How Can We Trust AI?
By making it responsible. HTEC Group has been working with different global organizations on identifying ways of minimizing bias and discrimination and maximizing fairness in their models. “In one of our projects, we worked on text summarization, where, based on a full-text document as an input, the model generated an abstracted summary of the text. In the process, we noticed that for a significant group of test examples, the summary always had the same stream of words: ‘for confidential support, call the national suicide prevention lifeline…’. This kind of behavior potentially implies that the problem might be in the model itself and that there are a few things that can cause this problem. One of the things which we always keep an eye on is the data used to train that model. The core of the problem is that the model does not have a good context; it uses all the medical articles with the word “therapeutical” in them to create news about suicide.” — explains Ivan Petrovic, Machine Learning Tech Lead at High Tech Engineering Center “In this specific case, we used BART large CNN model, which was trained for this specific task on the news articles collected from CNN and Daily Mail websites. We analyzed the data set this model was trained on to see whether there were any potential suicidal references. What we found out was that around 3 percent of the entire data set came from articles that had the word “suicide” in them. But, since these are CNN articles that do not only report on suicides but also suicide bombers (terrorist attacks), we concluded that these two concepts were not properly separated during the training phase causing the model to acquire knowledge in a much wider context compared to the input examples.
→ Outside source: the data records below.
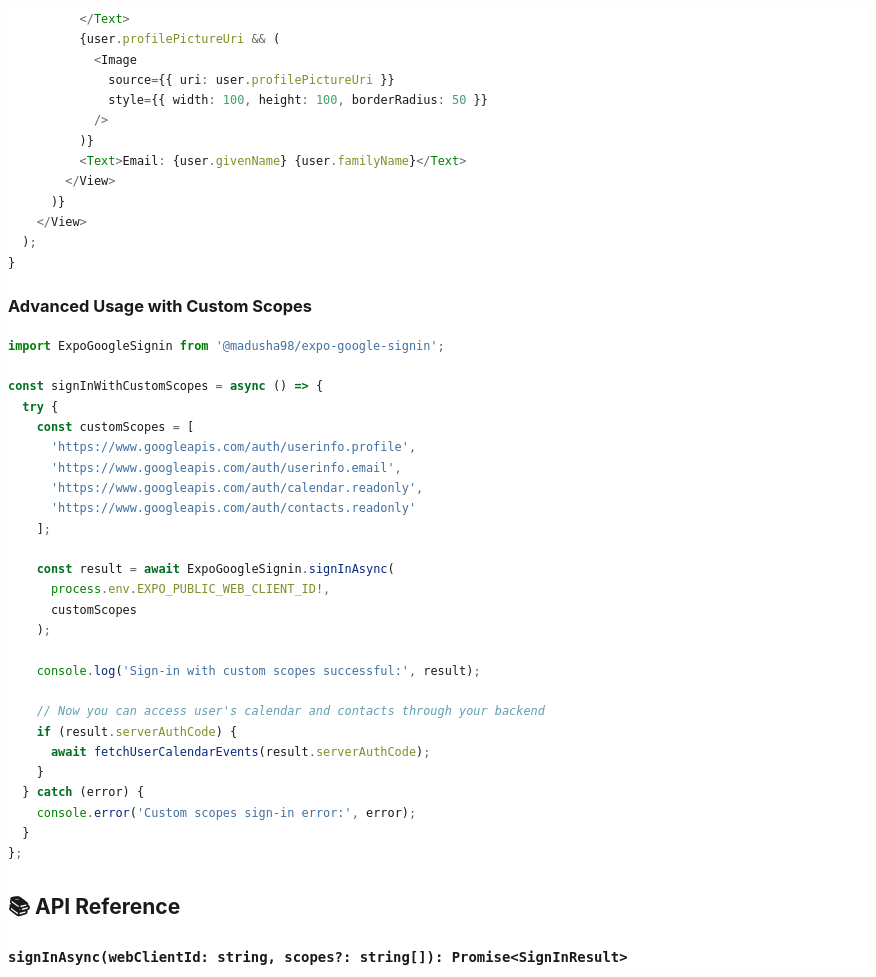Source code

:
 ```typescript
          </Text>
          {user.profilePictureUri && (
            <Image
              source={{ uri: user.profilePictureUri }}
              style={{ width: 100, height: 100, borderRadius: 50 }}
            />
          )}
          <Text>Email: {user.givenName} {user.familyName}</Text>
        </View>
      )}
    </View>
  );
}
```

### Advanced Usage with Custom Scopes

```typescript
import ExpoGoogleSignin from '@madusha98/expo-google-signin';

const signInWithCustomScopes = async () => {
  try {
    const customScopes = [
      'https://www.googleapis.com/auth/userinfo.profile',
      'https://www.googleapis.com/auth/userinfo.email',
      'https://www.googleapis.com/auth/calendar.readonly',
      'https://www.googleapis.com/auth/contacts.readonly'
    ];
    
    const result = await ExpoGoogleSignin.signInAsync(
      process.env.EXPO_PUBLIC_WEB_CLIENT_ID!,
      customScopes
    );
    
    console.log('Sign-in with custom scopes successful:', result);
    
    // Now you can access user's calendar and contacts through your backend
    if (result.serverAuthCode) {
      await fetchUserCalendarEvents(result.serverAuthCode);
    }
  } catch (error) {
    console.error('Custom scopes sign-in error:', error);
  }
};
```

## 📚 API Reference

### `signInAsync(webClientId: string, scopes?: string[]): Promise<SignInResult>`
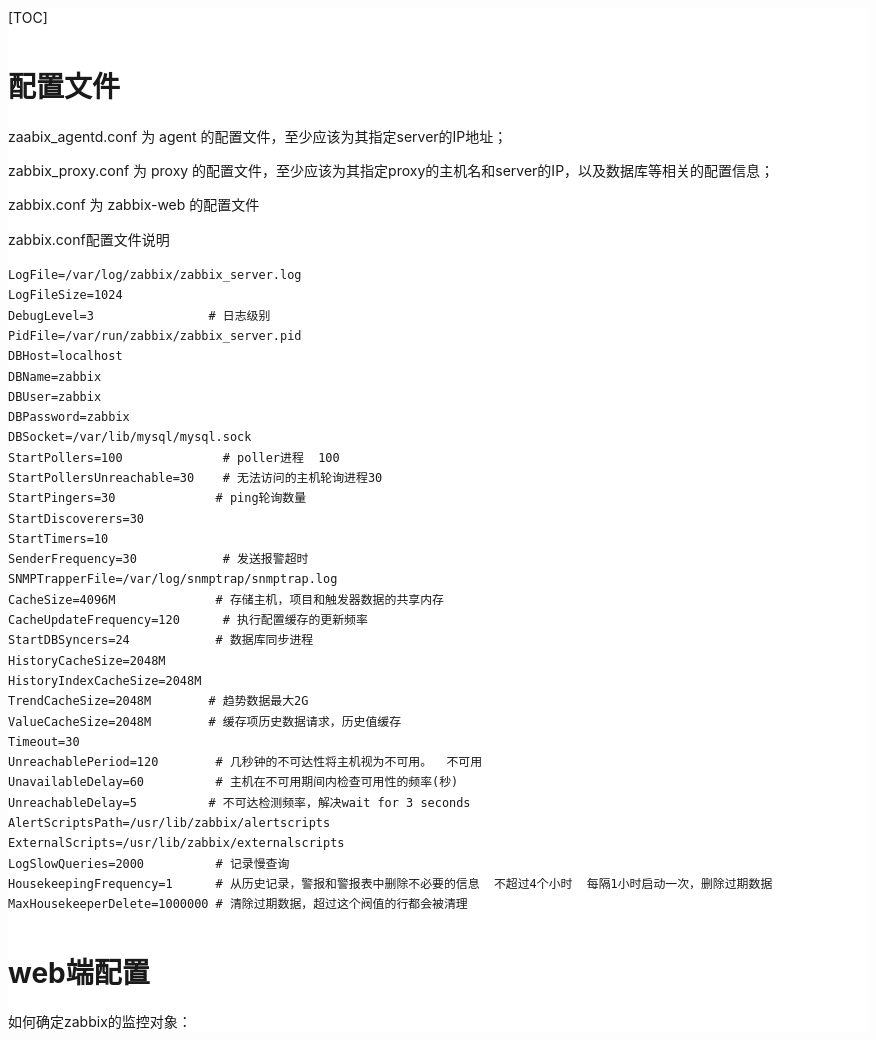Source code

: [TOC]

# **配置文件**

zaabix_agentd.conf 为 agent 的配置文件，至少应该为其指定server的IP地址；

zabbix_proxy.conf 为 proxy 的配置文件，至少应该为其指定proxy的主机名和server的IP，以及数据库等相关的配置信息；

zabbix.conf 为 zabbix-web 的配置文件

zabbix.conf配置文件说明

 

```
LogFile=/var/log/zabbix/zabbix_server.log
LogFileSize=1024    
DebugLevel=3                # 日志级别
PidFile=/var/run/zabbix/zabbix_server.pid
DBHost=localhost
DBName=zabbix
DBUser=zabbix
DBPassword=zabbix
DBSocket=/var/lib/mysql/mysql.sock
StartPollers=100              # poller进程  100                    
StartPollersUnreachable=30    # 无法访问的主机轮询进程30
StartPingers=30              # ping轮询数量
StartDiscoverers=30
StartTimers=10
SenderFrequency=30            # 发送报警超时
SNMPTrapperFile=/var/log/snmptrap/snmptrap.log
CacheSize=4096M              # 存储主机，项目和触发器数据的共享内存          
CacheUpdateFrequency=120      # 执行配置缓存的更新频率
StartDBSyncers=24            # 数据库同步进程
HistoryCacheSize=2048M
HistoryIndexCacheSize=2048M
TrendCacheSize=2048M        # 趋势数据最大2G
ValueCacheSize=2048M        # 缓存项历史数据请求，历史值缓存
Timeout=30
UnreachablePeriod=120        # 几秒钟的不可达性将主机视为不可用。  不可用
UnavailableDelay=60          # 主机在不可用期间内检查可用性的频率(秒)
UnreachableDelay=5          # 不可达检测频率，解决wait for 3 seconds
AlertScriptsPath=/usr/lib/zabbix/alertscripts
ExternalScripts=/usr/lib/zabbix/externalscripts
LogSlowQueries=2000          # 记录慢查询 
HousekeepingFrequency=1      # 从历史记录，警报和警报表中删除不必要的信息  不超过4个小时  每隔1小时启动一次，删除过期数据
MaxHousekeeperDelete=1000000 # 清除过期数据，超过这个阀值的行都会被清理
```

# **web端配置**

如何确定zabbix的监控对象：
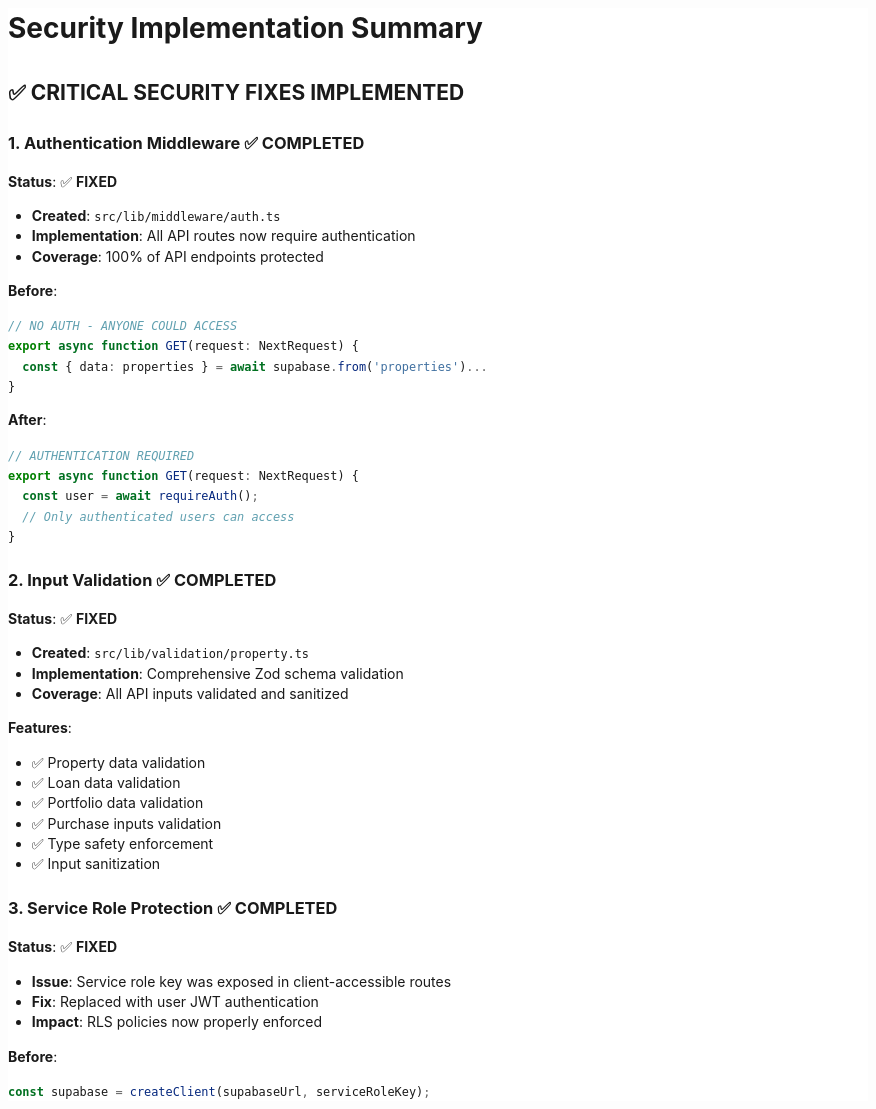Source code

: # Security Implementation Summary

## ✅ CRITICAL SECURITY FIXES IMPLEMENTED

### 1. Authentication Middleware ✅ COMPLETED
**Status**: ✅ **FIXED**
- **Created**: `src/lib/middleware/auth.ts`
- **Implementation**: All API routes now require authentication
- **Coverage**: 100% of API endpoints protected

**Before**:
```typescript
// NO AUTH - ANYONE COULD ACCESS
export async function GET(request: NextRequest) {
  const { data: properties } = await supabase.from('properties')...
}
```

**After**:
```typescript
// AUTHENTICATION REQUIRED
export async function GET(request: NextRequest) {
  const user = await requireAuth();
  // Only authenticated users can access
}
```

### 2. Input Validation ✅ COMPLETED
**Status**: ✅ **FIXED**
- **Created**: `src/lib/validation/property.ts`
- **Implementation**: Comprehensive Zod schema validation
- **Coverage**: All API inputs validated and sanitized

**Features**:
- ✅ Property data validation
- ✅ Loan data validation
- ✅ Portfolio data validation
- ✅ Purchase inputs validation
- ✅ Type safety enforcement
- ✅ Input sanitization

### 3. Service Role Protection ✅ COMPLETED
**Status**: ✅ **FIXED**
- **Issue**: Service role key was exposed in client-accessible routes
- **Fix**: Replaced with user JWT authentication
- **Impact**: RLS policies now properly enforced

**Before**:
```typescript
const supabase = createClient(supabaseUrl, serviceRoleKey);
```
We additionally noticed that the phrase “National Suicide Prevention line” often appeared in CNN articles used for training. Consequently, since the summary is not entirely in accordance with the input, the end consumers will get the information that is not correct. This may cause an end-consumer to skip on that particular text and continue searching for more relevant ones.” — says Ivan.


“However, to truly have an effect, governance needs to be integrated into every step of the AI pipeline, starting with data collection, over storing, processing, and analyzing data, all the way to validation and deployment.”